Le juge parisien juge Marc Trévidic a obtenu aux Etats-Unis de nouveaux éléments laissant penser que les services secrets pakistanais pourraient être responsables de l'assassinat en 2002 du journaliste américain Daniel Pearl, imputé jusqu'ici aux islamistes, ont indiqué ce lundi à Reuters des source proche du dossier.

>> Pour retrouver notre diaporama sur l'affaire Karachi, cliquez ici.

Le juge Trévidic, chargé de l’enquête sur l'attentat de Karachi, a ramené d'un déplacement aux Etats-Unis une revendication de l'enlèvement en janvier 2002 de ce journaliste du Wall Street Journal, décapité le mois suivant. La revendication parvenue aux autorités américaines qui figure désormais au dossier français demandait la livraison à l'Etat pakistanais d'avions de combat F-16 américains, alors bloquée par un problème juridico-diplomatique.

Ahmed Omar Cheikh l’agent trouble

Selon Le Parisien, le juge Trévidic a par ailleurs fait interroger aux Etats-Unis un islamiste condamné à mort pour ce crime, Ahmed Omar Cheikh, et ce dernier a authentifié la revendication en question. Des livres de journalistes avaient déjà émis l'hypothèse que cet homme soit en réalité un agent des services secrets pakistanais. Le juge français s'intéresse à cet épisode car il est aussi sur la piste d'une possible action islamiste commanditée par les services secrets pakistanais dans son dossier visant l'attentat anti-français de Karachi.

Les familles des victimes de l'attentat de Karachi devaient être reçues ce lundi par Marc Trévidic, à Paris, pour information complète sur cet élément nouveau. Leur avocat Olivier Morice a déclaré à Reuters qu'il voyait dans l'affaire Pearl un «parallèle» avec le dossier Karachi, où l'hypothèse de travail serait donc à ses yeux validée.

Des liens entre services secrets et islamistes

Des islamistes condamnés à mort initialement pour l'attentat de Karachi ont en effet été blanchis en appel au Pakistan et il est désormais envisagé que l'attentat ait été motivé par un imbroglio sur des paiements de commission en marge du contrat des sous-marins, avec en toile de fond une possible corruption lors de la présidentielle française de 1995.
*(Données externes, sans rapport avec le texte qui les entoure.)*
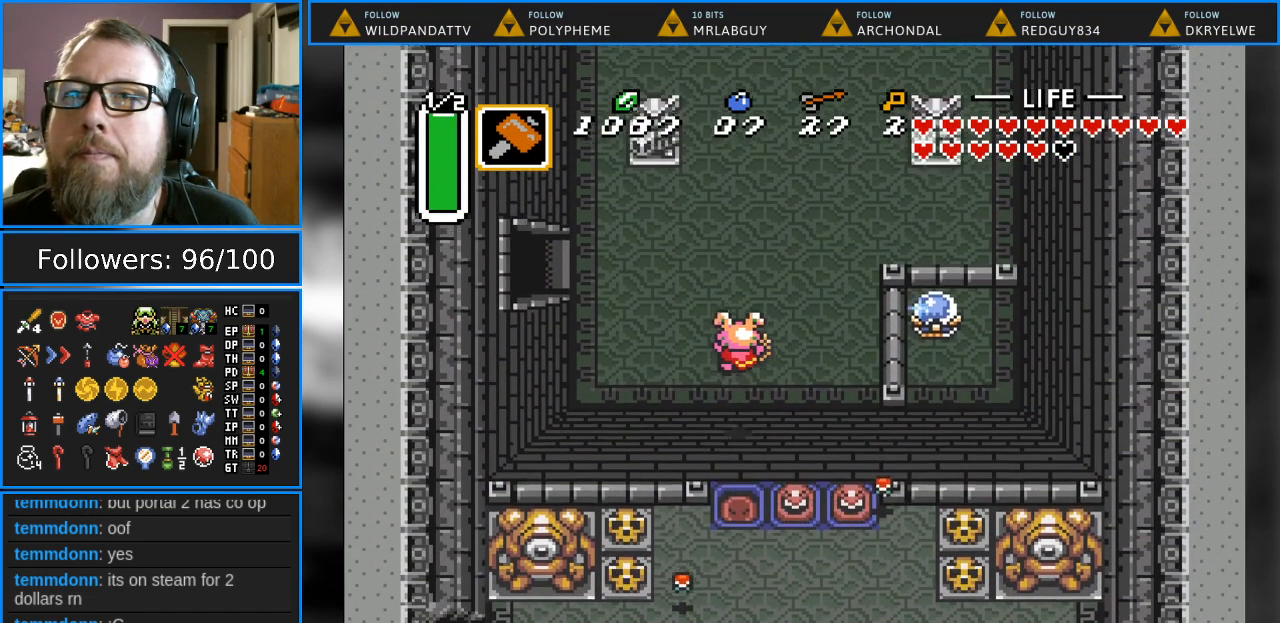
{"buttons": ["DPAD_UP", "DPAD_LEFT"], "events": [[117, "DPAD_LEFT", "down"]]}
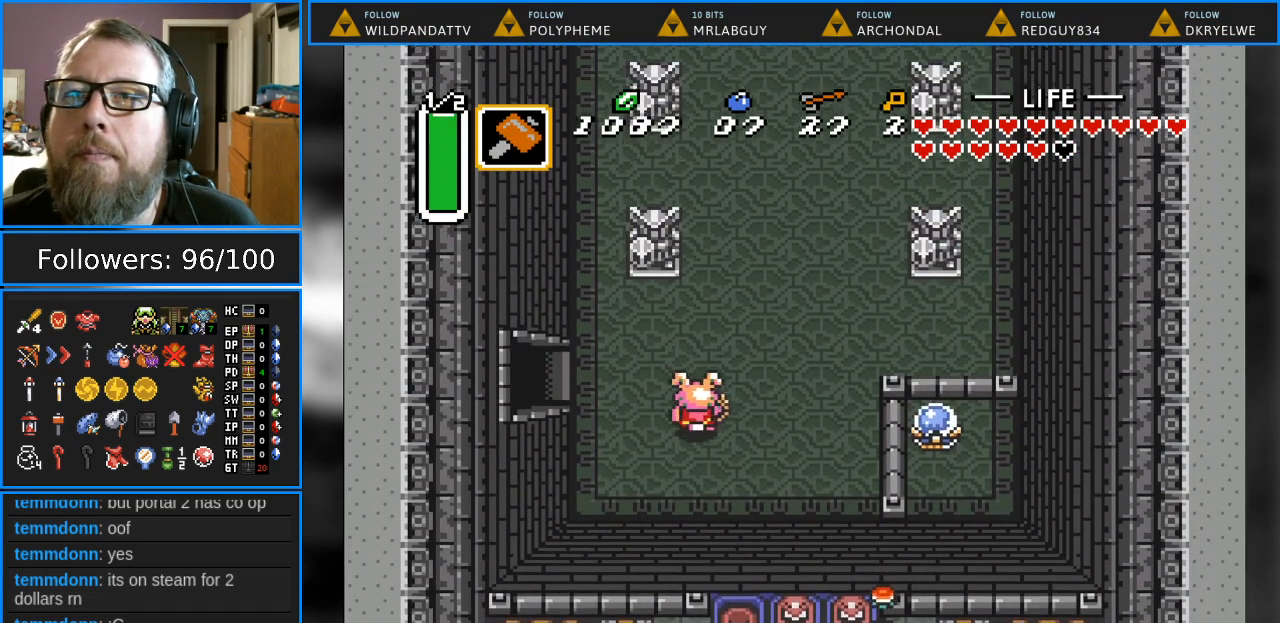
{"buttons": ["DPAD_LEFT"], "events": [[217, "DPAD_UP", "up"]]}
Les liens entre les services secrets pakistanais et les islamistes sont soupçonnés de longue date, notamment concernant le conflit avec l'Inde dans la province du Cachemire, où les premiers utilisent les seconds. Ces soupçons sur les services pakistanais ont été relancés lorsqu'il est apparu, lors de l'opération qui a mené à sa mort en mai 2011, que le chef d'Al Qaïda Oussama ben Laden résidait à Abbottabad, «capitale» de l'armée et des services spéciaux du Pakistan.